The Blues Project, a group formed in 1965 by guitarist Danny Kalb and Steve Katz, was among the very first “underground” groups in the United States, mixing rock/blues/pop and folk; they put together a number of eclectic and advanced albums in the mid 60’s.
But if you are searching for the conclusive blues album by a blues band, John Mayall’s Blues Breakers (with Eric Clapton) provide the best example of a blues and boogie mix extremely played by the impressive Clapton.
The psychedelic music genre is well represented with the Bronx-based Blues Magoos who charted in 1967 with “( We Ain’t Got) Nothing Yet.” Throughout their brief profession they rode the psychedelic era horse and played a mix of contagious rock and roll and unrelenting garage rock.

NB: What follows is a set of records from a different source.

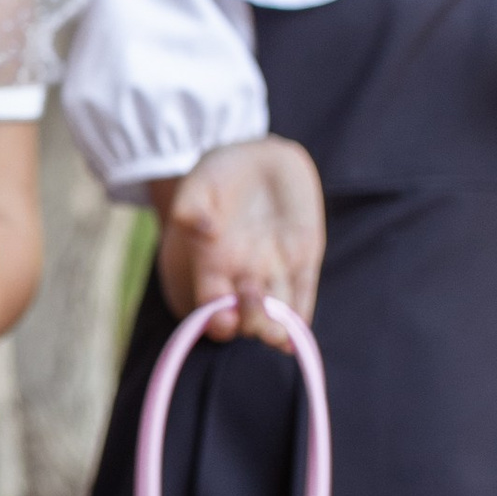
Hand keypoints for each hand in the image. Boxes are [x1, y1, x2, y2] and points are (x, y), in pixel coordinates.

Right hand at [156, 136, 324, 343]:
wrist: (259, 158)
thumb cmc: (221, 170)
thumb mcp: (200, 181)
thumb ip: (192, 204)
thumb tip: (202, 229)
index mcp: (213, 262)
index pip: (212, 304)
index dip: (216, 318)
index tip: (223, 317)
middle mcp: (242, 273)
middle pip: (246, 316)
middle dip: (251, 321)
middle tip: (254, 305)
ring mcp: (274, 269)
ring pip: (276, 312)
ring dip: (275, 328)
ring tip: (277, 332)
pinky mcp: (303, 260)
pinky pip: (303, 296)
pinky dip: (300, 320)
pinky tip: (297, 337)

A mainly unidentified blue band “Blue Things” was able to blend their Byrdesque folk and energetic pop rock to end up being a regional success in the Midwest and Texas. Despite a nationwide record agreement with RCA, they stay among the much better examples of the mid 60’s music period that you probably never heard of.
A group from Toronto, Canada called Blue Rodeo has actually drawn comparisons to the Beatles/Dylan with smooth harmonies and rootsy country rock, they are definitely worth a listen if you like alternative country rock.
Other blue groups consist of Blue Nile, formed in 1981 in Glasgow, Scotland, were highly praised for their dreamy-pop sound. The Blue Ridge Rangers gets a reference merely since of the renowned John Fogerty, who released an album under that name (although, technically the group was just Fogerty playing all the instruments), that although was not a huge commercial success, showed he belonged as one of the leading entertainers in rock-and-roll.
” Ride Captain Ride” was a top 40 hit in 1972 for Blues Image, a rock group that included Mike Pinera (who later signed up with Iron Butterfly). Blue Magic, an R & B vocal group from Philadelphia scored 2 top 10 hits in 1974. In addition, a group called Blue Haze, a reggae group from England secured a leading 40 hit in 1972 with the tune “Smoke Gets In Your Eyes.”.
Now, I may not have completely responded to the email concern, I believe that depends on personal preference and taste. But I will offer you an opinion of the worst tune by a blue group. That difference comes from Blue Swede and the remake of the tune “Hooked On A Feeling,” a hit in 1974, complete with the dreaded and sickening “OOGA Chacka” lyric added to the tune.
If you are looking for a hard-rock group, you have a number of choices, including Blue Cheer, a 60’s group that some refer to as one of the first heavy metal bands. If you a looking for one of the leading “blues” blue albums, there are a number of in that world. Blue Magic, an R & B vocal group from Philadelphia scored 2 top 10 hits in 1974. Furthermore, a group called Blue Haze, a reggae group from England secured a top 40 hit in 1972 with the tune “Smoke Gets In Your Eyes.”.
I will provide you a viewpoint of the worst song by a blue group.